Pathological teenage angst, six-string revolvers, and institutional learning facilities, followed by travels in Europe busking the streets and tubes of London, Amsterdam, and West Berlin, form the early musical training of Chris Arrell (1970- ).  A return to the states and the adoption of paper, pencil, and big eraser led to an undergraduate degree from the University of Oregon, and graduate degrees from the University of Texas at Austin and Cornell University.  Additional study includes selection for the Cornell/Columbia Exchange Scholar Program, the Aspen Festival of Music, the Stockhausen Summer Courses, and the Oregon Bach and Ernest Bloch Music festivals.  Arrell's teachers include Tristan Murail, Roberto Sierra, Steven Stucky, and Dan Welcher.

Arrell’s honors include commissions from the Fromm Foundation, Music at the Anthology, and Spivey Hall; prizes from the Salvatore Martirano Competition, the League of Composers/International Society for Contemporary Music, the Society of Composers, ASCAP, Cornell, and the University of Oregon; a Fulbright-Hays grant; residencies from the MacDowell Colony and the Atlantic Center for the Arts, and fellowships from the University of Texas and Cornell.

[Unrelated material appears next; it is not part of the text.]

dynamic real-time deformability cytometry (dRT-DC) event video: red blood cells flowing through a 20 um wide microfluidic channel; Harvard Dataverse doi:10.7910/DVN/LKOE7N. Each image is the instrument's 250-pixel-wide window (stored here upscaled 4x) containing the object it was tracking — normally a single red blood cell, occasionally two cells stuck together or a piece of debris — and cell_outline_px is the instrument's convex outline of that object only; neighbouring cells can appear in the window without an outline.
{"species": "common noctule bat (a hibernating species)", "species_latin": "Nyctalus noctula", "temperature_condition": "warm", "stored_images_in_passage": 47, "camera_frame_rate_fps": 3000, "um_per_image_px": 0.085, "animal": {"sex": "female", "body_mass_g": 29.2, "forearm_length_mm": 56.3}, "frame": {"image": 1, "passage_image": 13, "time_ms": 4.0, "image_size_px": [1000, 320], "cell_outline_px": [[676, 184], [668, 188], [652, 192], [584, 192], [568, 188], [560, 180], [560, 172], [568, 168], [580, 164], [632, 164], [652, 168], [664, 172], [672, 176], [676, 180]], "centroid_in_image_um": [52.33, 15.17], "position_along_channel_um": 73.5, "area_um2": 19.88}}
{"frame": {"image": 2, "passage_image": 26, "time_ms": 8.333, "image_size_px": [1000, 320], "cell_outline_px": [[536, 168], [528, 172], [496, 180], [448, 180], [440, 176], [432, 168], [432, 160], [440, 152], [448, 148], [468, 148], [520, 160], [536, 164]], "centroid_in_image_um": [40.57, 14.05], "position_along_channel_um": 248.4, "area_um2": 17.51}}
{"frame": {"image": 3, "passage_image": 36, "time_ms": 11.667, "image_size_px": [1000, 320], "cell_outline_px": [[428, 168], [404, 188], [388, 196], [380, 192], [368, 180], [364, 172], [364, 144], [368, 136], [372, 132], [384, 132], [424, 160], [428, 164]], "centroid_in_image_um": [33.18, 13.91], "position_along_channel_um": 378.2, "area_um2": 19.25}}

Live performances of Arrell's music include those given by Sonic Generator, Bent Frequency, Sospeso, Thamyris, saxophonist Rhonda Taylor, pianist Lisa Leong, mezzo Maya Hoover, the Admony-Kanazawa Piano Duo, members of the California E.A.R. Unit, Ensemble Green, newear, Neophonia, the Cornell Festival Orchestra, the Cornell Contemporary Chamber Players, the University of Texas New Music Ensemble, and the Aura New Music Ensemble, at venues such as Spivey Hall (Atlanta), the 4th Annual Contemporary Music Festival (Oakland, California), Eyedrum (Atlanta), Music at the Anthology (New York), CalArts, Bowling Green, multiple SCI conferences, New Music Café (Bloomington, Illinois), the International Electroacoustic Music Festival (Portland, Oregon), the Aspen Festival of Music, the Pacific Contemporary Music Center New Music Festival (Los Angeles), the Ernest Bloch Music Festival (Newport, Oregon), the University of Oregon Music Today Festival, Acousmania (Romania), the Goethe Institute of Rome, En Red O Soundscapes Symposium (Barcelona), and the 14th World Saxophone Congress (Slovenia).

Arrell’s electroacoustic pieces, “A is for Andiamo” and “Reel”, are included on volumes eight and two, respectively, of the Electroshock Presents Electroacoustic Music CD series (Russia), and have received broadcasts in North and South America, Europe, and Australia.